Ungeschlechtliche Vermehrung ist bei Lebewesen aus verschiedenen systematischen Einheiten zu finden.

  • Quer- oder Längsteilung der Zellen bei Einzellern, einzelligen Algen, Archaeen und Bakterien
  • Zytogonie, Abschnürung von Tochterzellen von einer Mutterzelle bei Protozoen
  • Sprossung und Abschnürung bei Hefen
  • Schizogonie, Zerfall einer Zelle in viele Zellen bei einigen Protozoen
  • Teilen von Pilzfäden (=Hyphen) – so findet die Ansteckung mit Fußpilzen in Schwimmbädern statt
  • Schimmelpilze bilden durch Mitose Sporen, die als Enden von Pilzhyphen erkennbar sind (Konidien)
  • Ausläufer oder Brutknospen bei Pflanzen.
  • Bei höheren Pflanzen kann man Ableger durch mehrtägiges Feuchthalten von Blättern, bzw.

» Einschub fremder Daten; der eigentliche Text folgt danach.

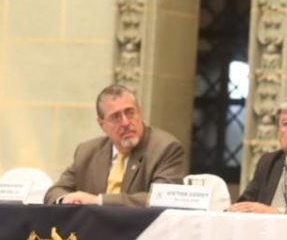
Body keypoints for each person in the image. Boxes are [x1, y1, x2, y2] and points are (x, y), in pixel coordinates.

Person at [45, 84, 185, 207]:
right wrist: (66, 199)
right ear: (102, 124)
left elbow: (162, 199)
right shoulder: (87, 151)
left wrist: (99, 201)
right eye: (116, 117)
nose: (125, 123)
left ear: (139, 112)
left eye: (130, 113)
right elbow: (55, 192)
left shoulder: (165, 148)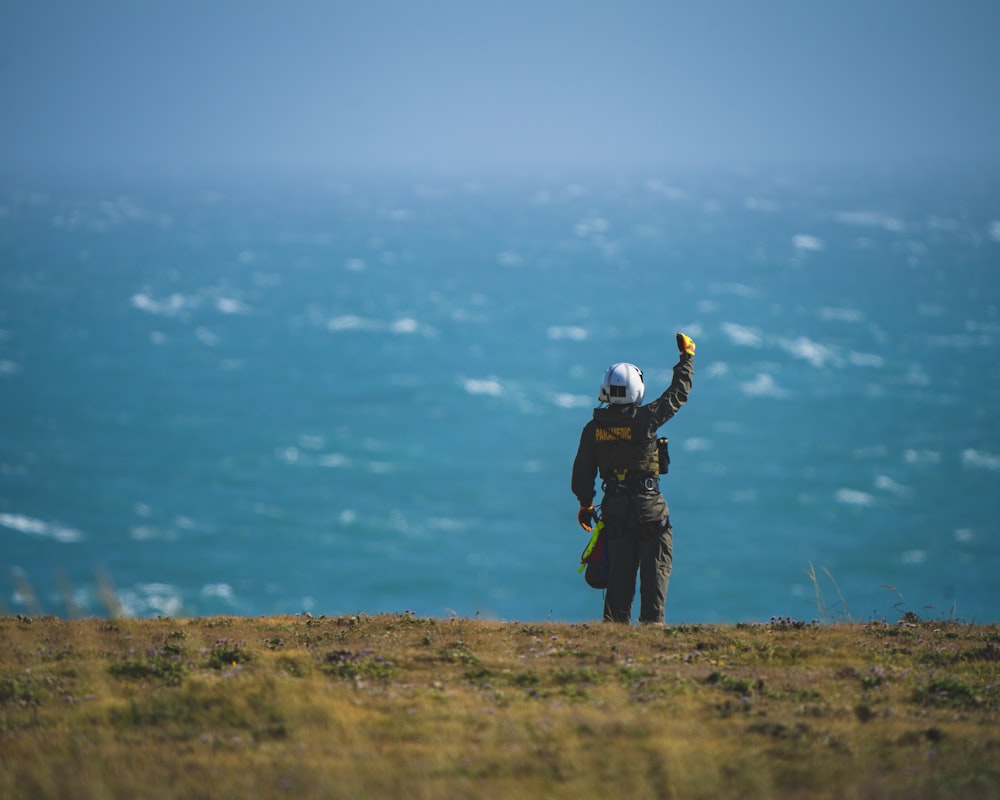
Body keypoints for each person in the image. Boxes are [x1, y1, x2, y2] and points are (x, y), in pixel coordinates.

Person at [571, 332, 695, 624]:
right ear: (637, 389)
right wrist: (686, 358)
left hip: (614, 510)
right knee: (656, 571)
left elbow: (581, 475)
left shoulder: (593, 429)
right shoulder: (646, 419)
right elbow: (678, 394)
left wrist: (586, 504)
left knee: (618, 580)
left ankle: (615, 640)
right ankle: (651, 632)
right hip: (649, 508)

Stielen und Ästen züchten (so genannte Stecklinge)
  • Pflanzen mit Auslegern, wie die Erdbeere, kriechender Hahnenfuß u.a., bilden Tochterpflanzen in einiger Entfernung.
  • Kartoffeln bilden unterirdische Sprossknollen, Dahlien und Scharbockskraut bilden Wurzelknollen. Aus den Knollen wächst dann in der folgenden Blühperiode eine neue Pflanze.
  • Wenige Ringelwurmarten werfen Körpersegmente ab, aus denen neue Würmer wachsen.
  • Die Polyembryonie kann zur Entstehung von eineiigen Zwillingen nach der geschlechtlichen Fortpflanzung führen.
  • Die Erzeugung induzierter pluripotenter Stammzellen und der somatische Zellkerntransfer sind künstliche Methoden zur ungeschlechtlichen Erzeugung von Embryonen. Dagegen erfordert die künstliche Befruchtung noch eine Meiose in den Gameten beider Spender und besitzt somit noch wesentliche Merkmale der geschlechtlichen Vermehrung.

Evolution

Die ersten entstandenen Lebewesen pflanzten sich ungeschlechtlich fort. Erst im späten Proterozoikum (vor etwa 700–800 Millionen Jahren) trat geschlechtliche Fortpflanzung auf. Mit dieser Entwicklung ging das Entstehen vieler neuer Lebensformen einher. Man vermutet daher, dass die Vielfalt der Lebewesen auf der Erde erst durch die Entstehung der geschlechtlichen Fortpflanzung möglich wurde.

Literatur

  • Friedrich W. Stöcker, Gerhard Dietrich (Hrsg.): Brockhaus abc Biologie. 7. Auflage. Brockhaus, Leipzig, 1986, ISBN 3-325-00071-1.